Artist: Christina Catherine

@christinacatherine.artist

christinacatherineartist.com

Persephone's Pomegranate. Description: This oil painting was inspired by the myth of Persephone and depicts a classic tale of duality. After eating pomegranate seeds, Persephone finds herself bound to both the world of the living and the underworld. Her journey is one of balance—caught between two worlds, she is both a symbol of renewal and a reminder of inevitable descent. She serves as a cautionary tale of the fragile boundary between light and dark, as well as freedom and fate.

Artist: Marc Butler

@mr_marc_butler

Uzi Lover (2023)

Description: (Mixed media assemblage) Uzi Lover is a firearm designed to disturb even more than it already does given its raison d'etre as a weapon. With a monochrome paint job, the piece takes on a strikingly stark light/shade effect. The black half is painted in black-board paint (a critique, albeit a rather clunky one, of US high school shootings) - why is such a weapon being glorified with a snazzy paint job on the wall of a plush art gallery, when we all know what it's capable of? It looks pretty, and we can't take our eyes off it. It is, therefore, even more dangerous?

Artist name

Ayşegül Altunok Zilkovski

@aysegul.altunok

I Will Light Up the Lights for You to Find Me...

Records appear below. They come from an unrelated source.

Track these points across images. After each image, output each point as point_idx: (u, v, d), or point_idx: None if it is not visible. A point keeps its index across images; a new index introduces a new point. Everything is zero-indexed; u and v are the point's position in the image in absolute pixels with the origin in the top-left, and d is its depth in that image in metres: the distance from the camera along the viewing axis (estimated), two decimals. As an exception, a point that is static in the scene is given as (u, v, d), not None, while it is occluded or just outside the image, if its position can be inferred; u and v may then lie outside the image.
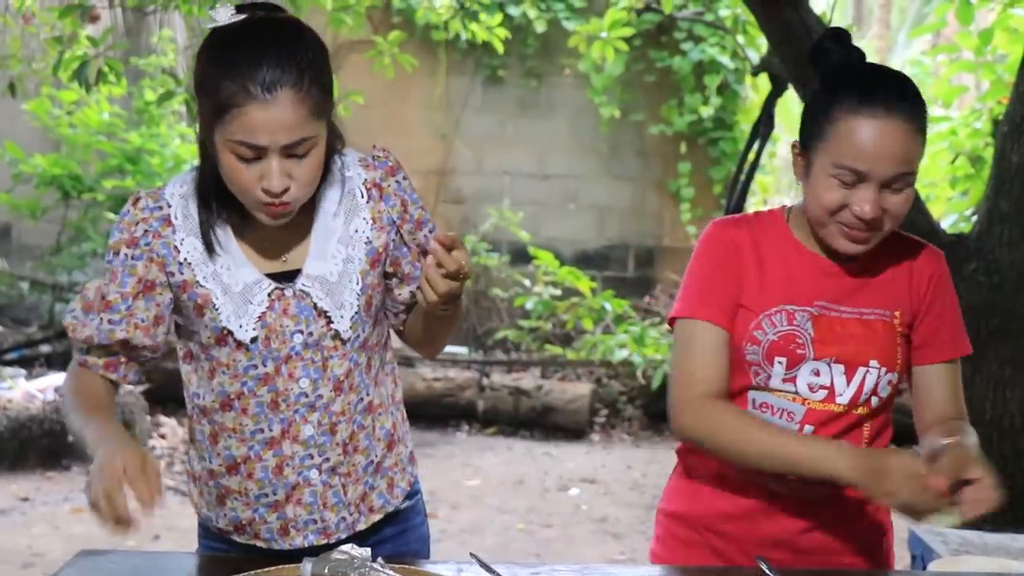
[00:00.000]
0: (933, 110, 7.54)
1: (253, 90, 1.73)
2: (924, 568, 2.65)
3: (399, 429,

Description: This video depicts an old woman in a desolate and abandoned scene, touching an arrangement of lights. She might be setting it up or simply observing it… Yet, she is trapped in an endless cycle of waiting and motion. We do not know why she is there, what she is doing, or whom she is waiting for. All we witness is a state of uncertainty, an endless waiting caught in a loop. This work was created using 3D modeling software and AI tools. I construct my own sculptural language in digital mediums, integrating the light, composition, lyrical titles, and spatial relationships that I employ in my sculptural installations. At the same time, I transform these elements into moving images, opening them up to be rewatched in a relationship between humans and something beyond this world. I emphasize the power of light, the contrast of the scene, and the unknown nature of nourished time through the effect of black and white.

Artist: Emma Mitchison

@emmamitchson_

https://portfolio.adobe.com/1d85c8bf-e221-4604-9728-152e7d852a39/editor/

Velvet Pyre, Description: Blown Glass, Soot, 13x 15cm. This sculpture, veiled in soot by the light of a candle, plays with the inherent transparency of glass. The process of coating the surface in carbon soot absorbs light, leaving behind a dense black patina that resists visibility. The carbon shroud encasing the glass acts as an unreliable shield, being wiped away with even the lightest touch. Inspired by early 19th-century sound recording devices that etched sound waves onto smoked glass.

Artist: Gary Dempsey

@think_ink.eu

https://www.think-ink.eu/

Tine Chnámh na Sionainne (Shannon Bon Fire). Description. This artwork captures the eerie essence of Samhain, the ancient Irish festival where the veil between worlds is at its thinnest. A towering bonfire blazes at the heart of the composition, its white-hot flames slicing through the deep blackness of the surrounding night. The stark contrast of black and white reflects the two realms—light and dark, life and death—pressing against each other in this liminal moment. Around the fire, a gathering of masked figures stands at the threshold of the seen and unseen. Their carved expressions—grinning, hollow-eyed, ghostly—distort in the shifting glow, blurring the line between human and spirit. The fire’s light flickers across them, challenging perception of who belongs to this world and who has crossed through the veil. Beyond the fire’s reach, others linger in deep shadows, where darkness swallows form and identity. Shapes emerge, giving the impression of figures half-there, as if unseen presences hover just beyond perception.